**EXERCISE GOAL**:
Go through the listing below. Copy each line that has the string "down".

**PROVIDED DATA**:
┌──
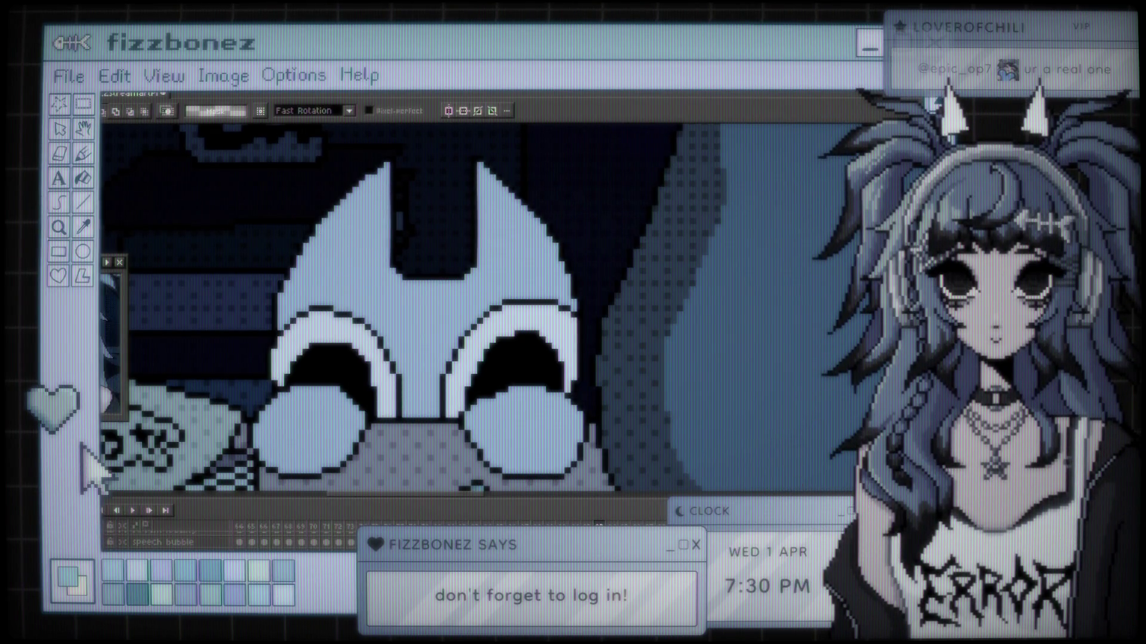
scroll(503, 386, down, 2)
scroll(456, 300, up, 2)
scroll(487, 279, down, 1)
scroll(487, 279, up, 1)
└──
**RESPONSE TO THE TASK**:
scroll(503, 386, down, 2)
scroll(487, 279, down, 1)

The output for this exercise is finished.